___ Task input
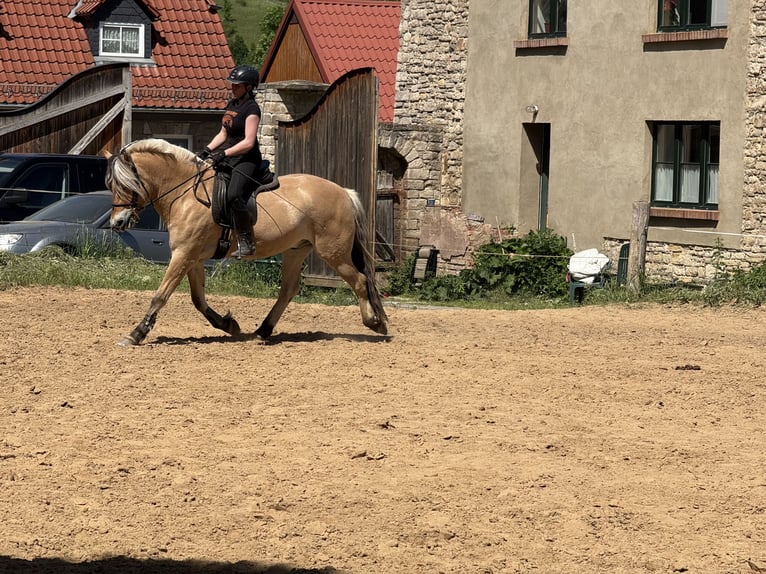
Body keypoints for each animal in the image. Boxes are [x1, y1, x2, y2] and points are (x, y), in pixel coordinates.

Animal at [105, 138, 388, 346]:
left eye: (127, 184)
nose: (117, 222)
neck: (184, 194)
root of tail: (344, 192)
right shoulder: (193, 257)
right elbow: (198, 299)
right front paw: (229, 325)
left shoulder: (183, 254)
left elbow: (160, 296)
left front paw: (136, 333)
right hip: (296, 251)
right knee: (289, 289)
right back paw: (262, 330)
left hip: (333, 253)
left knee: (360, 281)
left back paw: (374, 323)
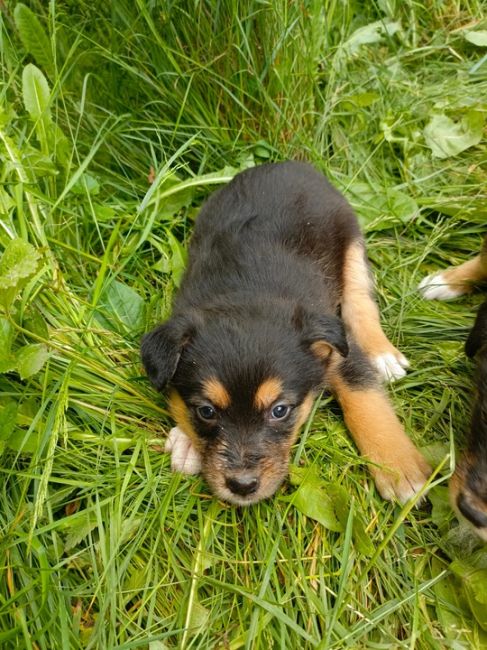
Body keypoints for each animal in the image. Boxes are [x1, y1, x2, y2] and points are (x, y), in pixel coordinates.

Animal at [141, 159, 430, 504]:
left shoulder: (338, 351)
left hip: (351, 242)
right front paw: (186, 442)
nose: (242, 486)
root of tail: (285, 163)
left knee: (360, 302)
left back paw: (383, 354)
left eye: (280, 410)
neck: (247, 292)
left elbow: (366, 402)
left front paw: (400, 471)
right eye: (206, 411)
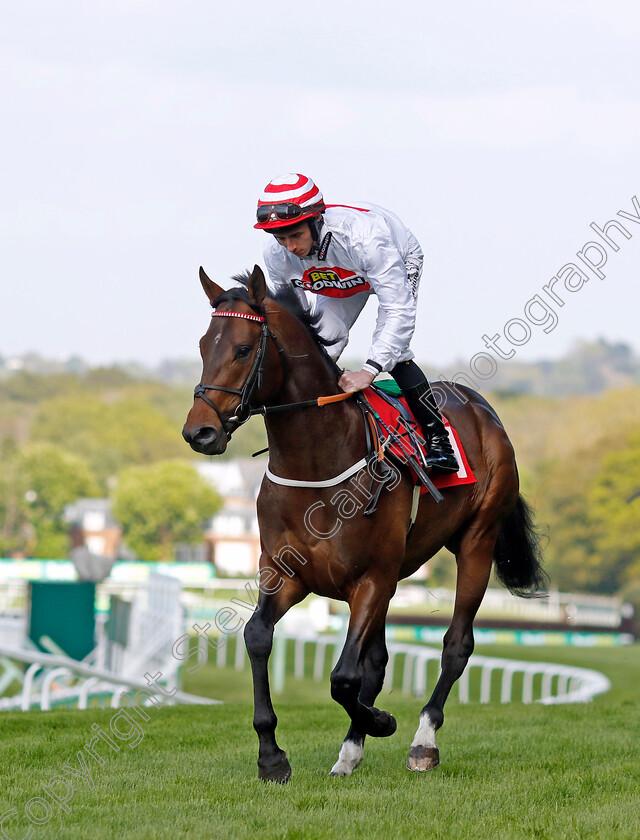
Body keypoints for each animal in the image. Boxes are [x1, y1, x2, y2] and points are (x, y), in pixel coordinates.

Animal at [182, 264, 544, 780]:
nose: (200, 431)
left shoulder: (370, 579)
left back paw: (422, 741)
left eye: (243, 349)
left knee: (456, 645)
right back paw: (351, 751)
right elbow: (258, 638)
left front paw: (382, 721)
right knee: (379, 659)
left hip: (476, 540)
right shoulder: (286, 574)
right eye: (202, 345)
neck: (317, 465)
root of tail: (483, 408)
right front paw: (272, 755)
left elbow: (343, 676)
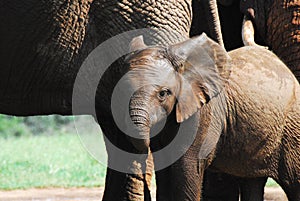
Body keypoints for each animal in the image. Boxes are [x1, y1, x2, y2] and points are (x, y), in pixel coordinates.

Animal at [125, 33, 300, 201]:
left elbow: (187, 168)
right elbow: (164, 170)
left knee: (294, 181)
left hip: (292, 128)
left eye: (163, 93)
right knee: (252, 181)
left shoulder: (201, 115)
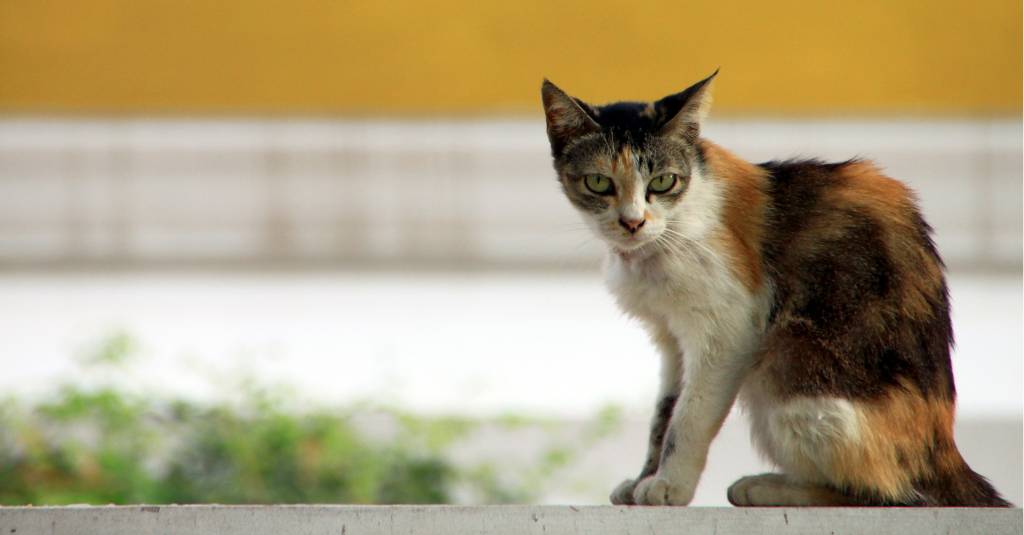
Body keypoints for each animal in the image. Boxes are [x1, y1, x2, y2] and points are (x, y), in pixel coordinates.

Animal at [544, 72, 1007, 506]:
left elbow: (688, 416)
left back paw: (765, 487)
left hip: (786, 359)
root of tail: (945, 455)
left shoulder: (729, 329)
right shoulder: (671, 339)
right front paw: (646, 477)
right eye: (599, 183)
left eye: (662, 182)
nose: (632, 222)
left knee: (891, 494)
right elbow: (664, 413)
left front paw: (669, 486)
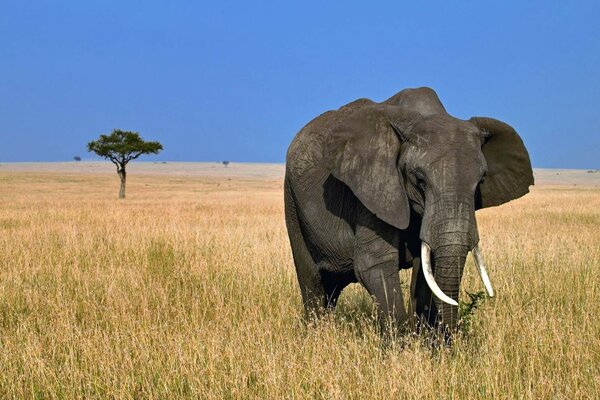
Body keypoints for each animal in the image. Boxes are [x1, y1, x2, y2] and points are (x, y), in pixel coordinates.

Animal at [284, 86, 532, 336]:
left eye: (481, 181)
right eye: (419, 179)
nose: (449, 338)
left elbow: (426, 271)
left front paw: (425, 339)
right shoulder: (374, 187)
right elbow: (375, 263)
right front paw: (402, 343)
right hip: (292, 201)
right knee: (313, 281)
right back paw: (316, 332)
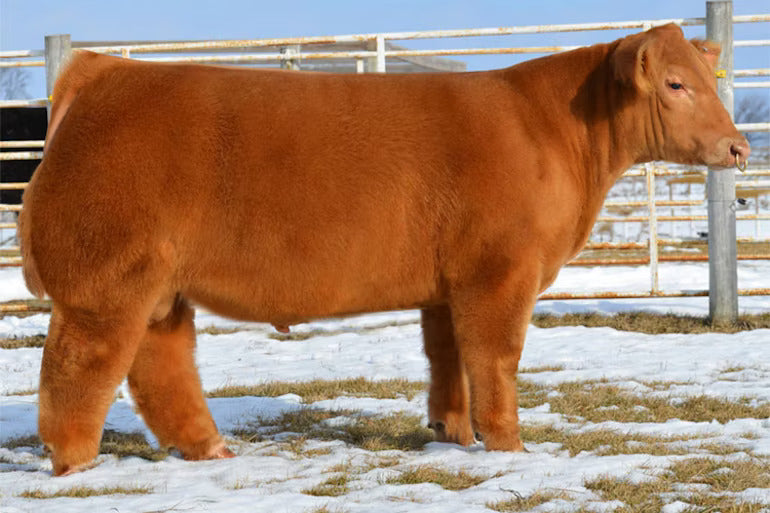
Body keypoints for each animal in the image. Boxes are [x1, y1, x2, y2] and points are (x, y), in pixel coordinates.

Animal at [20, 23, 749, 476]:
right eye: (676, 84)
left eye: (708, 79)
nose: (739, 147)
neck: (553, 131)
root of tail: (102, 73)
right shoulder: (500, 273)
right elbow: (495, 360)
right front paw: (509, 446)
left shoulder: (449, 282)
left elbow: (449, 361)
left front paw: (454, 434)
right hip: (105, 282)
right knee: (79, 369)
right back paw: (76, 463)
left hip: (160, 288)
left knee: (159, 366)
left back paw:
______
Goal of the exercise: Copy each entry above exactly; drop the pictures.

Task solution:
Body keypoints for each animal in the image. Boxes are [x1, y1, x2, y2] and points are (x, y), in pixel coordinates.

Animal at [105, 138, 388, 346]:
left eye: (127, 184)
nose: (117, 222)
neck: (184, 194)
root of tail: (344, 192)
right shoulder: (193, 257)
right elbow: (198, 299)
right front paw: (229, 325)
left shoulder: (183, 254)
left elbow: (160, 296)
left front paw: (136, 333)
right hip: (296, 251)
right knee: (289, 289)
right back paw: (262, 330)
left hip: (333, 253)
left knee: (360, 281)
left back paw: (374, 323)
Body keypoints for each animal in the image. Boxes are [x1, y1, x2, y2] and points are (x, y), in pixel coordinates.

Animal at [141, 159, 430, 504]:
left shoulder: (338, 351)
left hip: (351, 242)
right front paw: (186, 442)
nose: (242, 486)
root of tail: (285, 163)
left knee: (360, 302)
left back paw: (383, 354)
left eye: (280, 410)
neck: (247, 292)
left elbow: (366, 402)
left front paw: (400, 471)
right eye: (206, 411)
Body keypoints for each animal in the image. Boxes are [x1, y1, x2, y2] and points are (x, y), in pixel coordinates.

Animal at [182, 264, 544, 780]:
nose: (200, 431)
left shoulder: (370, 579)
left back paw: (422, 741)
left eye: (243, 349)
left knee: (456, 645)
right back paw: (351, 751)
right elbow: (258, 638)
left front paw: (382, 721)
right knee: (379, 659)
left hip: (476, 540)
right shoulder: (286, 574)
right eye: (202, 345)
neck: (317, 465)
root of tail: (483, 408)
right front paw: (272, 755)
left elbow: (343, 676)
Body keypoints for each animal in the image. Boxes are [x1, y1, x2, y2] and points are (x, y), in pixel coordinates.

Animal at [125, 33, 300, 201]:
left elbow: (187, 168)
right elbow: (164, 170)
left knee: (294, 181)
left hip: (292, 128)
left eye: (163, 93)
right knee: (252, 181)
left shoulder: (201, 115)
Body keypoints for each animal in the image. Boxes are [x1, y1, x2, y2] and points are (x, y), in pixel coordinates.

Animal at [544, 72, 1007, 506]:
left elbow: (688, 416)
left back paw: (765, 487)
left hip: (786, 359)
root of tail: (945, 455)
left shoulder: (729, 329)
right shoulder: (671, 339)
right front paw: (646, 477)
right eye: (599, 183)
left eye: (662, 182)
nose: (632, 222)
left knee: (891, 494)
right elbow: (664, 413)
left front paw: (669, 486)
Body keypoints for each animal in the image. Boxes are [x1, y1, x2, y2] and points are (x, y), in pixel coordinates.

Animal at [284, 86, 532, 336]:
left eye: (481, 181)
right eye: (419, 179)
nose: (449, 338)
left elbow: (426, 271)
left front paw: (425, 339)
right shoulder: (374, 187)
right elbow: (375, 263)
right front paw: (402, 343)
right hip: (292, 201)
right knee: (313, 281)
right back paw: (316, 332)
Body keypoints for each animal in the image. Boxes are [x1, y1, x2, y2] and points are (x, y), in pixel coordinates.

Animal at [20, 23, 749, 476]:
right eye: (676, 84)
left eye: (708, 79)
nose: (739, 147)
neck: (553, 131)
root of tail: (102, 73)
right shoulder: (500, 273)
right elbow: (495, 360)
right front paw: (509, 446)
left shoulder: (449, 282)
left elbow: (449, 361)
left front paw: (454, 434)
right hip: (105, 282)
right knee: (79, 369)
right back paw: (76, 463)
left hip: (160, 288)
left knee: (159, 366)
left back paw:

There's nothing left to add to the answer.